An outside arbitrator ruled that Hamilton's conduct did not violate his treatment program, and thus MLB cannot suspend or discipline the player. The league's office of the commissioner said it disagrees with the decision, and "will seek to address deficiencies in the manner in which drugs of abuse are addressed under [MLB's Joint Drug Prevention and Treatment Program] in the collective bargaining process."
The Angels released a statement about the arbitrator’s decision, saying they were not involved, but will support Hamilton.
“The Angels have serious concerns about Josh’s conduct, health and behavior and we are disappointed that he has broken an important commitment which he made to himself, his family, his teammates and our fans. We are going to do everything possible to assure he receives proper help for himself and for the well-being of his family.”
Hamilton met with league officials in New York in late February about a disciplinary issue. CBS Sports' Jon Heyman later reported that Hamilton suffered a relapse in his sobriety a couple months ago that involved the use of cocaine and since confessed to MLB.
The 33-year-old was then placed in the league's treatment program.

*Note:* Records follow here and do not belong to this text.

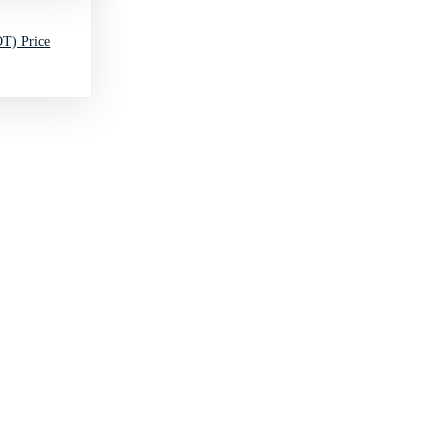
T) Price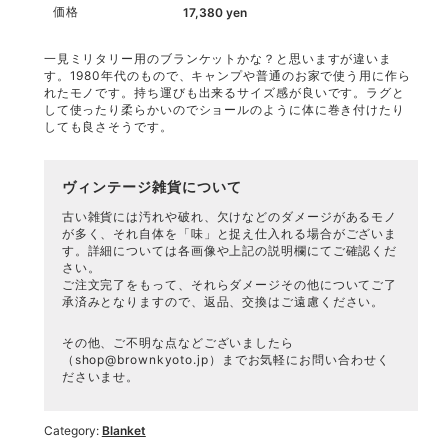
価格
17,380
yen
一見ミリタリー用のブランケットかな？と思いますが違いま
す。1980年代のもので、キャンプや普通のお家で使う用に作ら
れたモノです。持ち運びも出来るサイズ感が良いです。ラグと
して使ったり柔らかいのでショールのように体に巻き付けたり
しても良さそうです。
ヴィンテージ雑貨について
古い雑貨には汚れや破れ、欠けなどのダメージがあるモノ
が多く、それ自体を「味」と捉え仕入れる場合がございま
す。詳細については各画像や上記の説明欄にてご確認くだ
さい。
ご注文完了をもって、それらダメージその他についてご了
承済みとなりますので、返品、交換はご遠慮ください。
その他、ご不明な点などございましたら
（
shop@brownkyoto.jp
）までお気軽にお問い合わせく
ださいませ。
Category:
Blanket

A four-person panel consisting of two attorneys and two physicians—MLB's commissioner's office and the players association appointed one of each—was deadlocked over how to punish Hamilton for a relapse of substance abuse.

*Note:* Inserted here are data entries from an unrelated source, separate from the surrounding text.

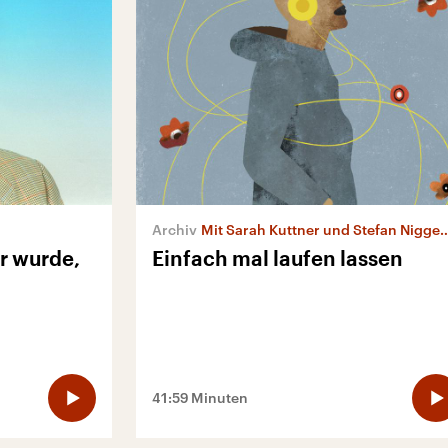
Mit Sarah Kuttner und Stefan Niggemeier
er wurde,
Einfach mal laufen lassen
41:59 Minuten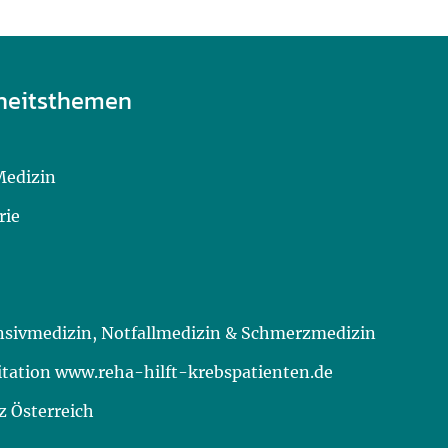
heitsthemen
Medizin
rie
ensivmedizin, Notfallmedizin & Schmerzmedizin
itation www.reha-hilft-krebspatienten.de
 Österreich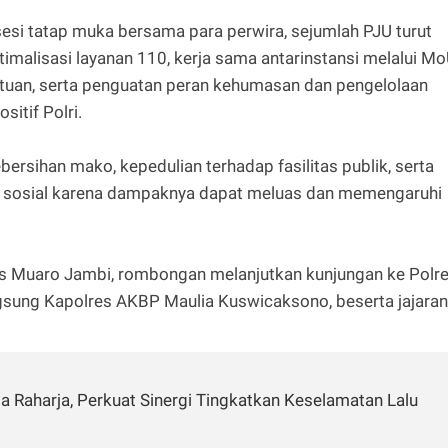
sesi tatap muka bersama para perwira, sejumlah PJU turut
imalisasi layanan 110, kerja sama antarinstansi melalui M
tuan, serta penguatan peran kehumasan dan pengelolaan
sitif Polri.
rsihan mako, kepedulian terhadap fasilitas publik, serta
sosial karena dampaknya dapat meluas dan memengaruhi
res Muaro Jambi, rombongan melanjutkan kunjungan ke Polr
gsung Kapolres AKBP Maulia Kuswicaksono, beserta jajaran
a Raharja, Perkuat Sinergi Tingkatkan Keselamatan Lalu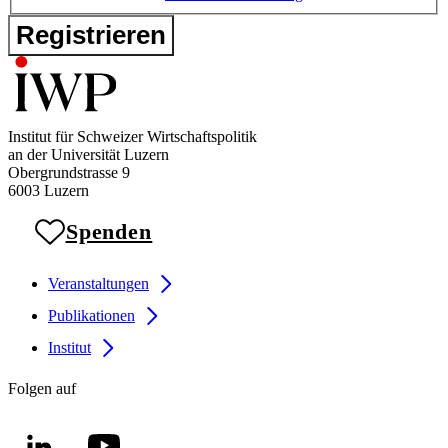
Registrieren
Institut für Schweizer Wirtschaftspolitik
an der Universität Luzern
Obergrundstrasse 9
6003 Luzern
Spenden
Veranstaltungen
Publikationen
Institut
Folgen auf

The panel had to first determine if Hamilton violated the league's drug policy. The outside arbitrator was brought in to break the tie by the panel.
The outfielder is currently rehabbing his right shoulder after undergoing surgery and isn't expected to return to the field until May at the earliest.
Hamilton was named the American League MVP in 2010 after hitting .359 with 32 home runs and 100 RBIs. He signed a five-year, $125 million contract with the Angels in 2013.